Exercise objective:
Repeat the GDP passage below word for word, beginning at the words "Real gross domestic product increased" and stopping after the words "of 1.1% growth.".

[start Excerpt]

Real gross domestic product increased at an annual rate of 1.3% in Q1 2023, according to the second estimate. This is slower than the Q4 2022 GDP third estimate of 2.6% growth but quicker than the initial estimate of 1.1% growth.
Here is the opening text from the Bureau of Economic Analysis news release:
The increase in real GDP reflected increases in consumer spending, exports, federal government spending, state and local government spending, and nonresidential fixed investment that were partly offset by decreases in private inventory investment and residential fixed investment. Imports, which are a subtraction in the calculation of GDP, increased. [Full Release]
Gross Domestic Product (GDP)
Real gross domestic product (GDP) measures how fast or slowly the economy is growing and measures the inflation-adjusted value of all goods and services produced by the economy. It is considered the broadest measure of economic activity and the primary indicator of an economy's health. The Bureaus of Economic Analysis (BEA) releases real GDP data on a monthly basis. There are 3 versions released a month apart, advance, second, and final, each incorporating data that was previously unavailable. Economists can use GDP to determine whether an economy is growing or experiencing a recession.

[end Excerpt]
[start Dataset records]

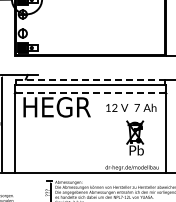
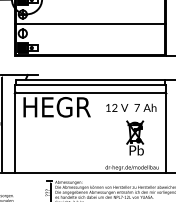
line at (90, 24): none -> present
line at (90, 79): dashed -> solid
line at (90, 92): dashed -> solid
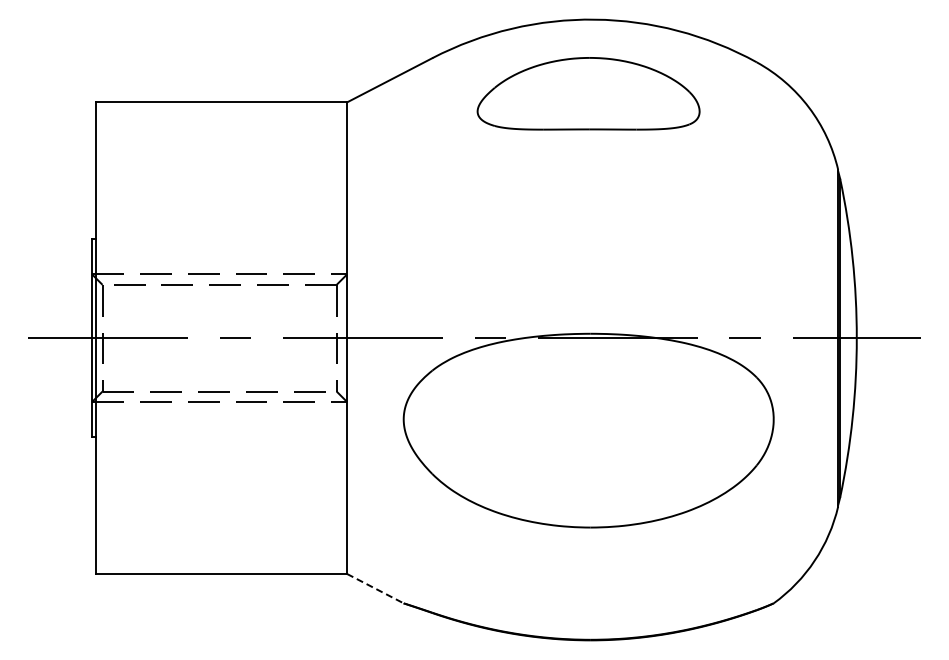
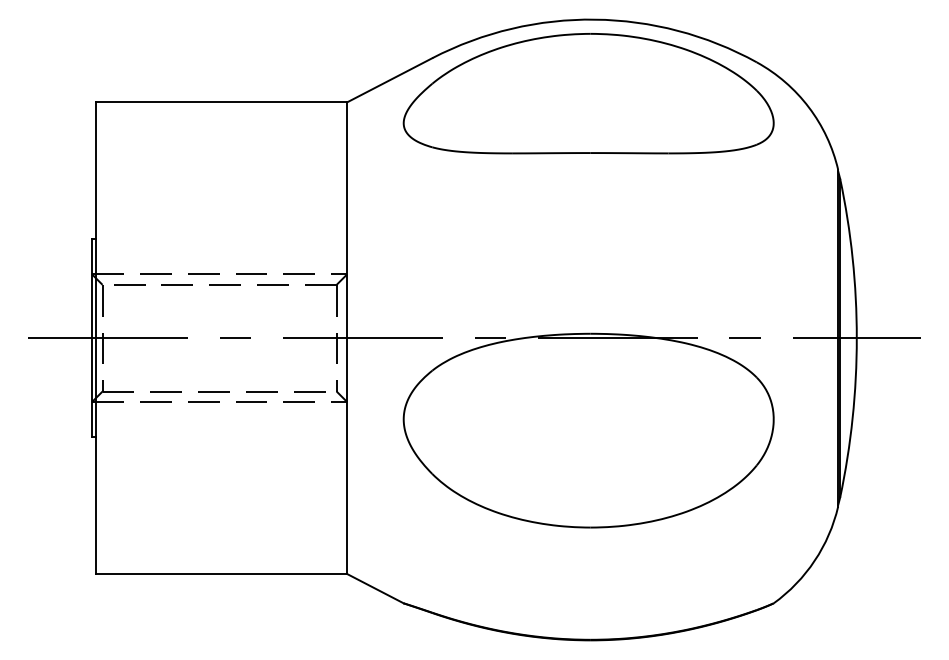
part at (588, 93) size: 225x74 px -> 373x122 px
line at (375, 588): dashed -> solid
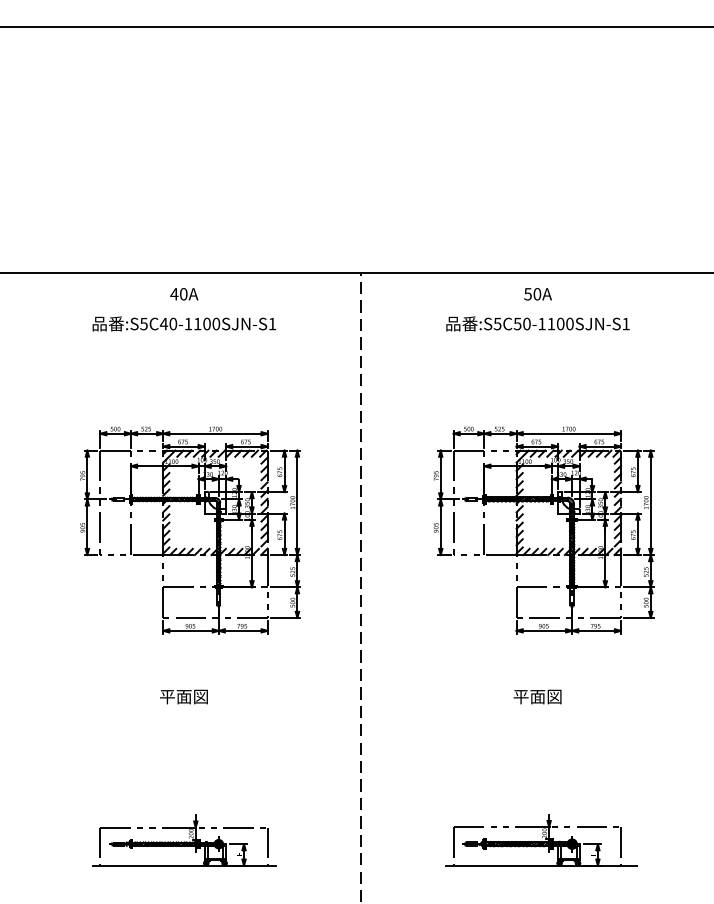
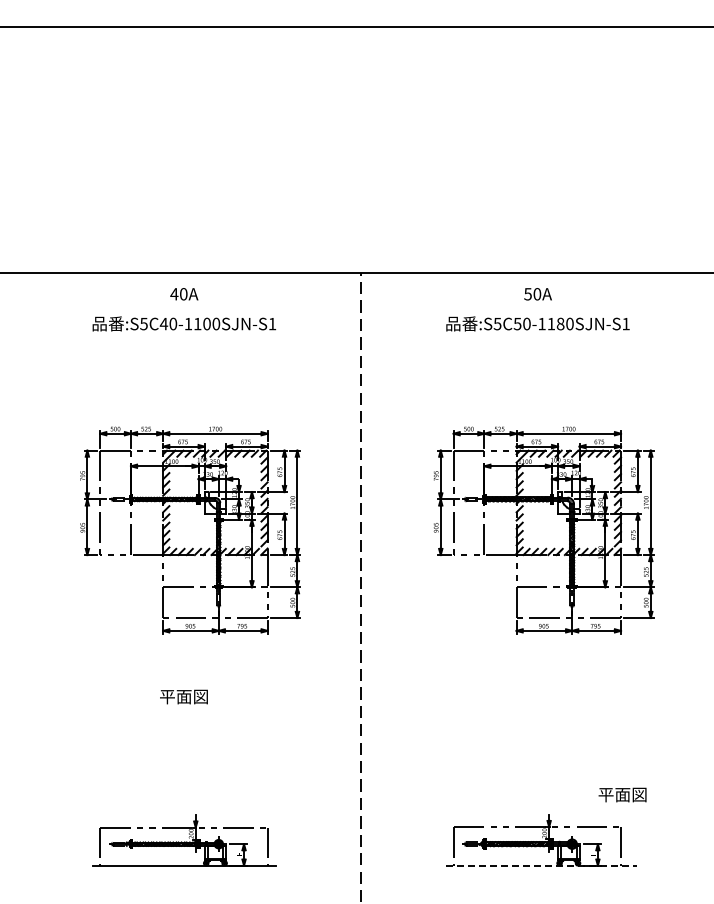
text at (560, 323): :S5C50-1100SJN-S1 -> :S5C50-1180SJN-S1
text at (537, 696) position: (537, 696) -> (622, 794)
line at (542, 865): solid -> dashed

[end Dataset records]

Output:
Real gross domestic product increased at an annual rate of 1.3% in Q1 2023, according to the second estimate. This is slower than the Q4 2022 GDP third estimate of 2.6% growth but quicker than the initial estimate of 1.1% growth.